EXERCISE MATERIAL>
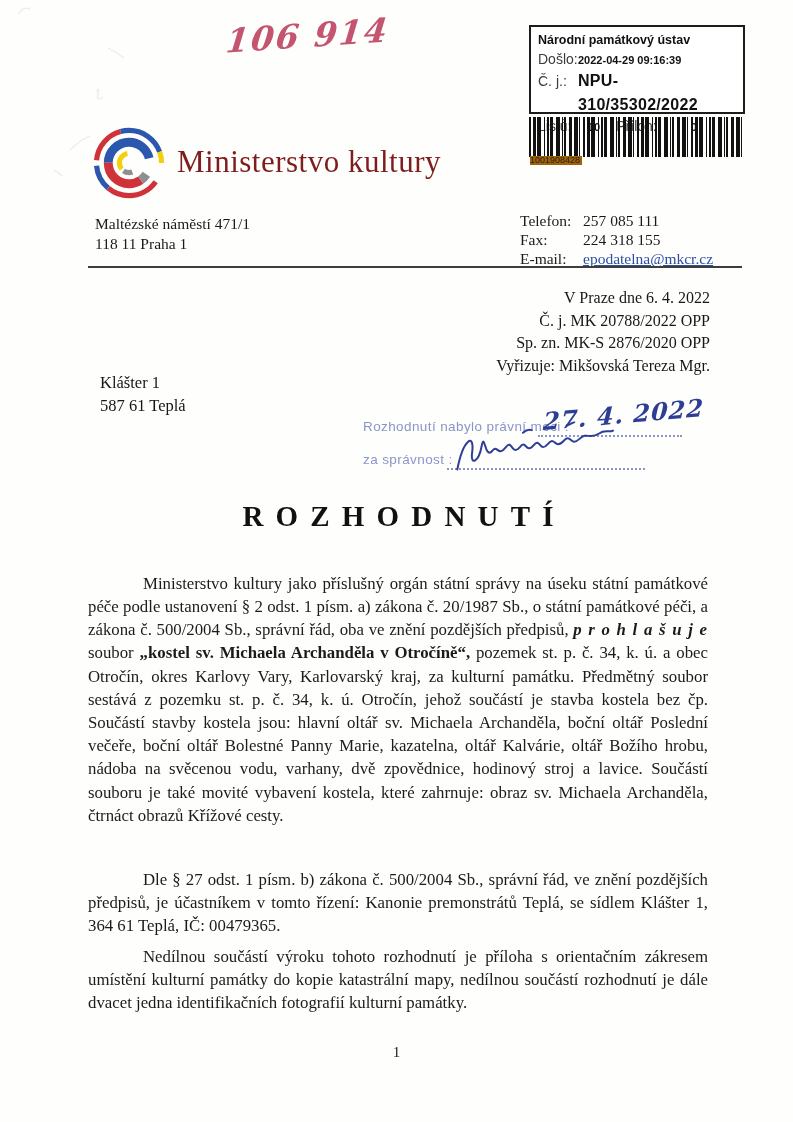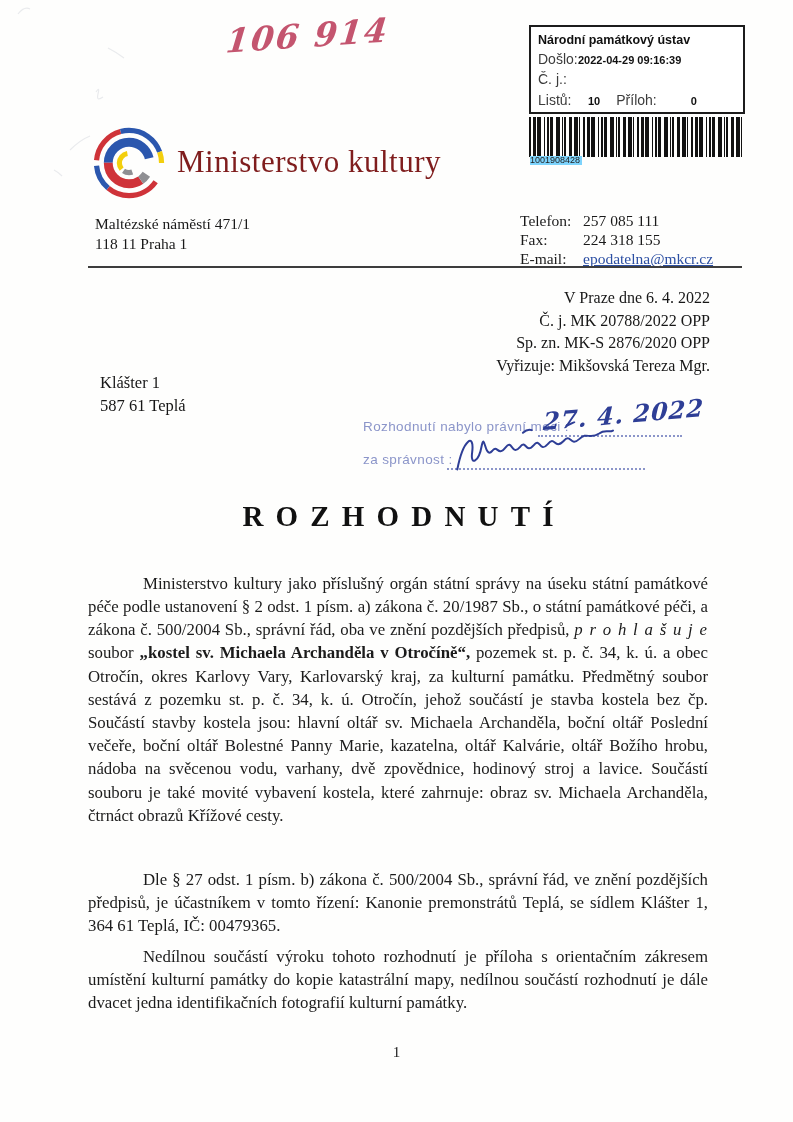--- a/index.html
+++ b/index.html
@@ -157,6 +157,7 @@
     </div>
     <div class="stamp-row">
       <span class="stamp-label">Č. j.:</span>
+      <span class="stamp-val big">NPU-310/35302/2022</span>
     </div>
     <div class="stamp-row">
       <span class="stamp-label">Listů:</span>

TRY IT> What is needed is an exact printout of every line from the one with "-157,6 +157,7 @@" through the end of the data, including both, and nothing more.

YOUR RESPONSE>
@@ -157,6 +157,7 @@
     </div>
     <div class="stamp-row">
       <span class="stamp-label">Č. j.:</span>
+      <span class="stamp-val big">NPU-310/35302/2022</span>
     </div>
     <div class="stamp-row">
       <span class="stamp-label">Listů:</span>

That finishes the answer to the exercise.